Scott Simpson - Counselor for people living w Long COVID, MEcfs, vax injury, Lyme+...
Since 2006 I have counseled people living with chronic illnesses and trained social service, peer workers and counselors, currently through the Gay Counseling Training Hub.
The extra value I bring to counseling is my lived experience with multiple marginalized chronic diseases and navigating a frustrating medical system that is not designed to support people with complex chronic illnesses.
Between HIV and then MEcfs, I have twice experienced the multiple losses that come with being sick and disabled. Loss of health, mobility, career, income, friends, hope....chronic illness takes so much from our lives.
With HIV I also experienced recovery, a second chance at life. I got my health back and from that I rebuilt a better, more meaningful life by helping those in Malawi, Africa get access to the same medications that keep me alive.
By making meaning out of the trauma of HIV illness, I realized that HIV was the best thing to ever happen for me. What I experienced was post traumatic growth.
And in spite of being sick and disabled again, I continue to make meaning out of the trauma of MEcfs.
(Pic: Life before MEcfs: I loved pushing my body hard and racing triathlons)
I share my journey from farm boy to international AIDS advocate to medal winning triathlete to counsellor for people with medically marginalized chronic illnesses.
Because I had access to life saving HIV medications, I had a second chance at life.

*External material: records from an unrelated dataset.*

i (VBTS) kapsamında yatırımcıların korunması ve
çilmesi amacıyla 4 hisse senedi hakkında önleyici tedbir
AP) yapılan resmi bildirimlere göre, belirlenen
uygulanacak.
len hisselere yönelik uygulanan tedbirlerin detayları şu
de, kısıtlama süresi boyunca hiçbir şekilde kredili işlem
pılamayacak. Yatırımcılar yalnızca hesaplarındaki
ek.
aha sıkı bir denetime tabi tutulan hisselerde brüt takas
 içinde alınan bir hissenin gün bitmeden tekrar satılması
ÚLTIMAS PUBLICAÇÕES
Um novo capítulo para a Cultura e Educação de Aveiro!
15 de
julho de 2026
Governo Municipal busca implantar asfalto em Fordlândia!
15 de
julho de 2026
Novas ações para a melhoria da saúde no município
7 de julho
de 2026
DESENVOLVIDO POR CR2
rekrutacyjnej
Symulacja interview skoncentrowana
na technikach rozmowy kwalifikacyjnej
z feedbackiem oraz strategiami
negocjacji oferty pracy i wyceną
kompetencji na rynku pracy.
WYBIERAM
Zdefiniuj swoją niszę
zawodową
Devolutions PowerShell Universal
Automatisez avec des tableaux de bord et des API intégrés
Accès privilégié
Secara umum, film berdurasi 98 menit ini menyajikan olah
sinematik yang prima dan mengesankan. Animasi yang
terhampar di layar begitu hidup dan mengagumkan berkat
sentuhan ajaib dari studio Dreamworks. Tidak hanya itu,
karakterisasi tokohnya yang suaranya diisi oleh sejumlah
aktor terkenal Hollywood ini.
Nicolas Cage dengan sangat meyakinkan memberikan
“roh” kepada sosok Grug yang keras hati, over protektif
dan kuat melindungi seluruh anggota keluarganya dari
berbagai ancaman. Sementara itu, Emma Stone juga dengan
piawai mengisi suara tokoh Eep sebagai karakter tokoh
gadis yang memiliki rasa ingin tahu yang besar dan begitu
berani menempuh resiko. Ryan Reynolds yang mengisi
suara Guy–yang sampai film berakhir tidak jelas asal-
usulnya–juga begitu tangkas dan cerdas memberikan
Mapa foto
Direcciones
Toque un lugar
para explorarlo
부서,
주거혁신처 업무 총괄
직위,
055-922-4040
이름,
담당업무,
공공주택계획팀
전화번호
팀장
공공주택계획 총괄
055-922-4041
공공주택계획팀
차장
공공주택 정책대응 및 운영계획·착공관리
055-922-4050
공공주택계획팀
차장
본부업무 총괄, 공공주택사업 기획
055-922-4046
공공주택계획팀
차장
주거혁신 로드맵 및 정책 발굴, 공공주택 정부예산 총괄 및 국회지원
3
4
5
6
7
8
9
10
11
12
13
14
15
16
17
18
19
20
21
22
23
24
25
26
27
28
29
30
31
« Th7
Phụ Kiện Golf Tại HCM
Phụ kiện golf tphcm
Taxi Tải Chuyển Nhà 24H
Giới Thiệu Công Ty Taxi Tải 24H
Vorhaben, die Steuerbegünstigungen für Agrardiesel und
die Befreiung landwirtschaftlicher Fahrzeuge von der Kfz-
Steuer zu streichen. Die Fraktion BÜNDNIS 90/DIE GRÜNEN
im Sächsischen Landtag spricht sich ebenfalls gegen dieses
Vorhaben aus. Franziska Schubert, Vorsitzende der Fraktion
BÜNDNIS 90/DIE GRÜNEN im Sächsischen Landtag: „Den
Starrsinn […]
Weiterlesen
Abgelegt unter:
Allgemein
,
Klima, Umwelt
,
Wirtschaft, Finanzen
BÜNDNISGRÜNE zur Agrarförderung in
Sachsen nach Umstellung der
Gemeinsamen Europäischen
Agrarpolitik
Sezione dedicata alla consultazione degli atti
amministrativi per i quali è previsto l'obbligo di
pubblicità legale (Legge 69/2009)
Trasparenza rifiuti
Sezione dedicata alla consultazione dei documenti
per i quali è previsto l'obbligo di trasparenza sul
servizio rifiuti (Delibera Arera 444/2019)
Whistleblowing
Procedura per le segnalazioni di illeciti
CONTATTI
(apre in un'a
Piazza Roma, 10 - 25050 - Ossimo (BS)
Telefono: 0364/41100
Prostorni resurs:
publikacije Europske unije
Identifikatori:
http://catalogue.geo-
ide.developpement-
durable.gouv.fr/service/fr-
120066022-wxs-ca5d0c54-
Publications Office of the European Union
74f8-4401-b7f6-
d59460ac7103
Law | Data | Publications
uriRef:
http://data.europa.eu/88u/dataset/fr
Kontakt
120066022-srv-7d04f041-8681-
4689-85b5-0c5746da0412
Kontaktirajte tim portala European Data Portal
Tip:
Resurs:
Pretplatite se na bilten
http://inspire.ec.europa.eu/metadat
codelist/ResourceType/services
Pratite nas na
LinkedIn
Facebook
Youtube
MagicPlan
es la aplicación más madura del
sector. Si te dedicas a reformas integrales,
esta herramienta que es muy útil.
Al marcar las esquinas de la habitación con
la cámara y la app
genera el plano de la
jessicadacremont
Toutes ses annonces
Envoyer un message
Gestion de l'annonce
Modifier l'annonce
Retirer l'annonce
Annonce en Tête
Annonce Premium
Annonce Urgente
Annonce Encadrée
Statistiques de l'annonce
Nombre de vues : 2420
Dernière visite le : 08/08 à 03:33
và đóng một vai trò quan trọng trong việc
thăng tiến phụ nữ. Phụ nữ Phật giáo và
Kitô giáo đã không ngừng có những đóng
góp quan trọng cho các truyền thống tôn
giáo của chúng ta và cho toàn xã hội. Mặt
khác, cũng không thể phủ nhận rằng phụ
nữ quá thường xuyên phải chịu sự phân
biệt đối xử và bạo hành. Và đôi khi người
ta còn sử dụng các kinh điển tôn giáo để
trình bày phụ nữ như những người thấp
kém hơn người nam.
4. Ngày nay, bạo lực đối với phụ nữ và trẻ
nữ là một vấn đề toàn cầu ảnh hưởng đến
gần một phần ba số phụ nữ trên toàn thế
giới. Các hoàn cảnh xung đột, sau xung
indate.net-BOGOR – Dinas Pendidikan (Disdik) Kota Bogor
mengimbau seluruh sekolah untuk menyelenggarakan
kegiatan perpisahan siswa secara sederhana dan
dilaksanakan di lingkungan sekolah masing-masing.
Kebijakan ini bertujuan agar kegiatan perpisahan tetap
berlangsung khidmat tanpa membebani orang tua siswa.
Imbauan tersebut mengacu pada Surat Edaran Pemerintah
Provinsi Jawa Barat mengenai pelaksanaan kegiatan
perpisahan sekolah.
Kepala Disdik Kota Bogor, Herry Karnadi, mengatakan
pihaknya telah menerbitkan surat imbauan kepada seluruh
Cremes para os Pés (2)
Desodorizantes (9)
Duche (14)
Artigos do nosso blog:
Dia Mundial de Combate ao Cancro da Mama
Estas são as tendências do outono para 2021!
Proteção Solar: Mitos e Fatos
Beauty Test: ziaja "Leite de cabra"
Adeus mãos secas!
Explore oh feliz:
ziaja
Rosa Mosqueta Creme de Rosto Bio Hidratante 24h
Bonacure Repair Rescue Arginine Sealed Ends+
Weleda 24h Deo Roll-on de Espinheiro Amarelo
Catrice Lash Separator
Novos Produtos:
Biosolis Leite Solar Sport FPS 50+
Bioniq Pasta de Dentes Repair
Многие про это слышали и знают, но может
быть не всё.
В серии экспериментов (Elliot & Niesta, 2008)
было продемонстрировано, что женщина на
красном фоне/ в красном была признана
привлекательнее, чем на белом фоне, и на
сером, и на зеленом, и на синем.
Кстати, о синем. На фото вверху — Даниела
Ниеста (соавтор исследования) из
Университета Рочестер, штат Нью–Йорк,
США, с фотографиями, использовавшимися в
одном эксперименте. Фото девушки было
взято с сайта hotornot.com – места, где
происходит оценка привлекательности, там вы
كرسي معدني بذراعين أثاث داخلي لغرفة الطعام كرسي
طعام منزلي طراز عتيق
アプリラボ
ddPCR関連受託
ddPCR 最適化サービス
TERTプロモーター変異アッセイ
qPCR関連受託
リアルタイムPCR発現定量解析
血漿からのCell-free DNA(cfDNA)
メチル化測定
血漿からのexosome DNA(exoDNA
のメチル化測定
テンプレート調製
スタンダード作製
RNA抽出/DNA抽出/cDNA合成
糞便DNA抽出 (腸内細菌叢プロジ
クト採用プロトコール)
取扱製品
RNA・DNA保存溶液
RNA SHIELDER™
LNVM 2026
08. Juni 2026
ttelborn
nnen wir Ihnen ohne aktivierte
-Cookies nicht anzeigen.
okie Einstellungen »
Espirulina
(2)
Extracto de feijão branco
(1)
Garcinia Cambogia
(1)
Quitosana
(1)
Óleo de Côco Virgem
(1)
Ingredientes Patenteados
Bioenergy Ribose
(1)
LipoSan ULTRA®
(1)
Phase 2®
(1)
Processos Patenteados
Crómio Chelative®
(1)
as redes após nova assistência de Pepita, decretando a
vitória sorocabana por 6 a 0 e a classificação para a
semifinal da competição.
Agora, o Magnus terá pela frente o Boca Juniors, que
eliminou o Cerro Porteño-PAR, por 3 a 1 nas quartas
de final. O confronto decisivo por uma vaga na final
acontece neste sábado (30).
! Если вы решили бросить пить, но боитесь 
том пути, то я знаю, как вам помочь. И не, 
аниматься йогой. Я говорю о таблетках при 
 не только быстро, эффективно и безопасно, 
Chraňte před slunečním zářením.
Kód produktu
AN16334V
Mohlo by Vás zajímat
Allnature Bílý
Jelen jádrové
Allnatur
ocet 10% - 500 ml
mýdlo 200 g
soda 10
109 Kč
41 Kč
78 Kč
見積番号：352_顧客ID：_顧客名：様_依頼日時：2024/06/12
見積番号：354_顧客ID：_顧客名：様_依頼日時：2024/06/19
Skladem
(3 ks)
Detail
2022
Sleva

Since then I have devoted my personal life and professional career to support people and communities marginalized by the medical system:
Advocate for AIDS medications for Malawians (with NGO Dignitas International)
Counselor and counseling researcher for people living with HIV (with the AIDS Committee of Toronto)
Co-founder of MEcfs advocacy non-profit organization Millions Missing Canada
Patient safety advocate and founding member of Patients for Patient Safety Alliance Canada
Podcast host of Medical Error Interviews
Executive Committee member of the Interdisciplinary Canadian Collaborative Myalgic Encephalomyelitis (ICanCME) Research Network.
When Health Minister Dr Jane Philpott only offered platitudes, we took our concerns to the next level and interrupted her event to address the audience.
I only stopped speaking to the crowd when Philpott offered to meet with us at her Parliamentary office.
Ultimately, Dr Philpott failed the MEcfs community and she took zero actions to stop the medical harm, fund research, or start access to appropriate and safe treatment.
I was raised on a farm and moved to Toronto and majored in psychology at York University. However, I had no direction or goals, I partied and traveled and worked in dead end jobs.
Then I got sick with HIV and my immune system deteriorated. I started on HIV medications, and the side effects made sick in a qualitatively different way.
Soon new HIV medications became available and my health returned. Having a second chance at life clarifies priorities.
I felt that as someone who had access to life saving medications, it was incumbent upon me to advocate for people who didn't have the same access.
Soon I was working for Dignitas International, a non-governmental medical humanitarian organization founded by two men who had been with Doctors Without Borders.
Our project was in the Zomba District of Malawi in Africa, one of the poorest countries on the planet - and a place where medical care was practically non-existent.
Dignitas worked with community leaders and organizations to implement community-based care and tens of thousands of Malawians got access to life saving HIV medications.
During this time I became passionate about triathlon --- 3 sports in 1, swim, bike, run --- and I would train before and after work. I have completed 3 Ironman triathlons (3.8k swim, 180k bike, 42k run) and represented Canada at 3 age group world triathlon championships, including being the first person living with HIV to compete at the world champs. I loved to push my body to its limits.
Feeling successful with my goals with Dignitas International, I turned my focus to HIV in Canada and worked for the AIDS Committee of Toronto and with Ryerson University (recently re-branded as Toronto Metropolitan University) to research and provide counseling to gay men living with HIV.
From that research, I was co-author of published counseling research papers in PLOSone and Cognitive and Behavioral Practice. (More recently I was co-author on a paper about Long COVID and MEcfs in the Journal of Orthopeadic & Sports Physical Therapists.)
Then in 2012, just 10 days before I was to race Ironman Mont Tremblant, I got sicker than I had ever been before. Within a few months I figured out I had MEcfs.
But it would take 5 years to get an official diagnosis --- and by that time I had been exposed to the reality of a medical system that marginalizes - and often traumatizes - people with complex chronic illnesses like MEcfs, fibromyalgia, chronic Lyme+ and multiple chemical sensitivity.
And since the COVID pandemic, we see the same denial, dismissal and gaslighting by those suffering from Long COVID and vaccine injury. Unfortunately, medical marginalization is embedded in our medical systems.
Through online counseling for those with chronic illnesses, I am leveraging my professional skills and personal lived experience to work with people who are also living with marginalized chronic illnesses.